CO2 hydrates pose a considerable threat to the success of CCS projects, as they can decrease injectivity near the wellbore, resulting in technical complications and increased costs. Thus, a thorough understanding of CO2 hydrate formation is imperative for the planning of robust and sustainable CCS initiatives. This study aims to elucidate the specific conditions under which CO2 hydrates are formed in a porous media and to assess their impact on injectivity decline.
The investigation begins with a core flooding experiment designed to delve into the physical processes involved in CO2 hydrate formation and dissociation. It also explores potential methods for prevention, mitigation and remediation. In total, results from 13 experiments are presented, with nine conducted by the author and four provided by the Advanced Sub-Surface Energy Transition (ASSET) research team.
Subsequently, an empirical numerical reservoir simulator is developed to model the formation and dissociation of CO2 hydrates within the reservoir.
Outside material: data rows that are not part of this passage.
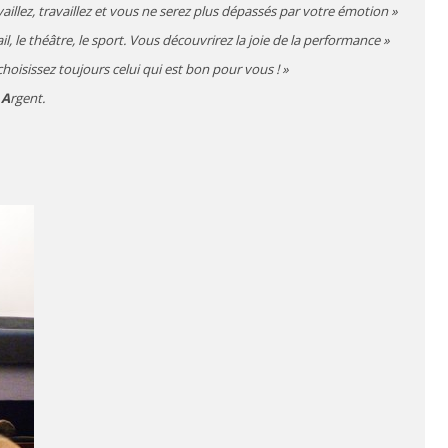
aillez, travaillez et vous ne serez plus dépassés par votre émotion »
, le théâtre, le sport. Vous découvrirez la joie de la performance »
choisissez toujours celui qui est bon pour vous ! »
t
A
rgent.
The empirical model facilitates a sensitivity analysis of the parameters that influence hydrate formation and allows for the assessment of the efficacy of prevention techniques examined in the laboratory setting.
The core flooding experiment helped to establish that hydrate formation is contingent upon specific pressure and temperature parameters within the hydrate stability zone. The experiment also delved into the impact of water saturation, connate water salinity, and the use of thermodynamic hydrate inhibitors (THIs) on the hydrate formation process. Furthermore, the experimental procedure facilitated the testing of prevention and remediation techniques after hydrate formation, including thermal stimulation and THIs injection.
The empirical model, developed based on an existing model shared by Kahrobaei and Farajzadeh (2022), served as a representation of the CO2 injection process in a depleted gas reservoir. It enabled a sensitivity analysis to identify the main parameters that affect hydrate formation. Additionally, the model investigated the resulting reduction in permeability, which ultimately led to diminished injectivity and increased injection pressure due to hydrate formation.
Ultimately, both experimental and numerical approaches showed that the formation of hydrates leads to a reduction in permeability, thereby diminishing injectivity and elevating injection pressure.